Transportation: Integrity management to remain top pipeline concern in 2007

Jan. 1, 2007
Integrity management will stay at the forefront of pipeline operators’ agendas in 2007.

Integrity management will stay at the forefront of pipeline operators’ agendas in 2007. Additional capacity will still be sought. New projects will be announced and expansions planned. But the pursuit of growth will itself hinge increasingly on the ability to demonstrate sound integrity management.

Pipeline projects have long been greeted with suspicion or mistrust by the communities they affect. Concern and public awareness increased after BP’s early August discovery of “unexpectedly severe corrosion” in its Alaskan pipeline system. The discovery resulted from stepped-up inspection following a Mar. 2 crude oil spill of 200,000 gal on another segment of BP-operated pipeline on Alaska’s North Slope.

It is the unexpected nature of this corrosion that has led to public questioning, editorials, and regulatory investigation about not only BP’s problems but also pipeline safety in general. Pipeline operators thus will spend much time and energy reexamining their systems in 2007, strengthening and codifying their integrity-management programs, and making the results of these efforts public.

The effort will produce at least two benefits: 1) assurance of the current and future integrity of existing systems and 2) the public and political goodwill necessary to expand capacity. In the first instance, the issue is one of spending money now on inspection, monitoring, and administration or spending it later on repairs, remediation, and possibly litigation. The expenses involved in the second instance, stemming from the costs of extending project timelines, are no less concrete. Companies offering assessment, monitoring, and mitigation products and services to pipeline operators have already seen an upswing in their business.

Although paying for these services on systems that seem to have nothing wrong might compromise immediate financial results, the increased pipeline-integrity activity shows that many operators are taking a longer-term view.

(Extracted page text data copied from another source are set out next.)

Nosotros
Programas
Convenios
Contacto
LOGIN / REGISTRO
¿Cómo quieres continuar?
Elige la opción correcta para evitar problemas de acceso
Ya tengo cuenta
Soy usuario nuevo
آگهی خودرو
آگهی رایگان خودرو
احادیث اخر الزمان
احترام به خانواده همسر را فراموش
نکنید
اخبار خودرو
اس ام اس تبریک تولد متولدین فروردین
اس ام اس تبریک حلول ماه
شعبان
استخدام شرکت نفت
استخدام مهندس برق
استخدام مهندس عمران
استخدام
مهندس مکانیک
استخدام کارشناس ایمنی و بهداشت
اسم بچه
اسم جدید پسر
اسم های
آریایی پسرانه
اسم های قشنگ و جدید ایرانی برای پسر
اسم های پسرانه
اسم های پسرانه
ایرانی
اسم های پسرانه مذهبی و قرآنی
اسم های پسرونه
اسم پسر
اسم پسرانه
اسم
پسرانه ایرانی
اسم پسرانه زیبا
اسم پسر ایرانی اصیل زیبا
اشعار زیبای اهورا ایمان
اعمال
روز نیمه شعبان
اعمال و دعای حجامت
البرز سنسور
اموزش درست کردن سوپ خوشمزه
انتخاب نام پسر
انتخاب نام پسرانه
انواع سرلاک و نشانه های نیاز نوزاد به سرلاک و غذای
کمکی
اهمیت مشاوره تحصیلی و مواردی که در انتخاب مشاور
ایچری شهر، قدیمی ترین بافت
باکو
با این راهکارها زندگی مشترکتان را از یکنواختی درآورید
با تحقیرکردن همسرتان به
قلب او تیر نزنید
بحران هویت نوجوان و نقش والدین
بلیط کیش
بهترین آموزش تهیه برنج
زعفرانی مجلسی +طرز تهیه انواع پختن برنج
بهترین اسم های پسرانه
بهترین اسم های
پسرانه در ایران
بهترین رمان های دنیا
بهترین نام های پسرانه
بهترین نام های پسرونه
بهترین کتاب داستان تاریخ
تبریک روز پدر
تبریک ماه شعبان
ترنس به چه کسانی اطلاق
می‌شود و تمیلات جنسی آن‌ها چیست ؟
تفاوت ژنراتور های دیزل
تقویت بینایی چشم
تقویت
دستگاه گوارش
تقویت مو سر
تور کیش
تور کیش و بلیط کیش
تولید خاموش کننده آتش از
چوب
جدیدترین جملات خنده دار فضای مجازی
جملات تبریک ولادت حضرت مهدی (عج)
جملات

A new and politically reoriented US Congress soon will convene. The previous session renewed and expanded the Pipeline Safety Improvement Act based at least in part on gas pipeline operating companies’ testimony that “the primary benefit of the program is the comprehensive knowledge [we] must acquire about the condition of [our] pipelines” and that “for some operators, the [legislation’s] integrity-management program [had] prompted such assessments for the first time.” Annually reported pipeline incidents in the US are declining. An increased focus on integrity management in the year ahead will extend this trend and keep individual companies from facing surprises like those encountered by BP in 2006.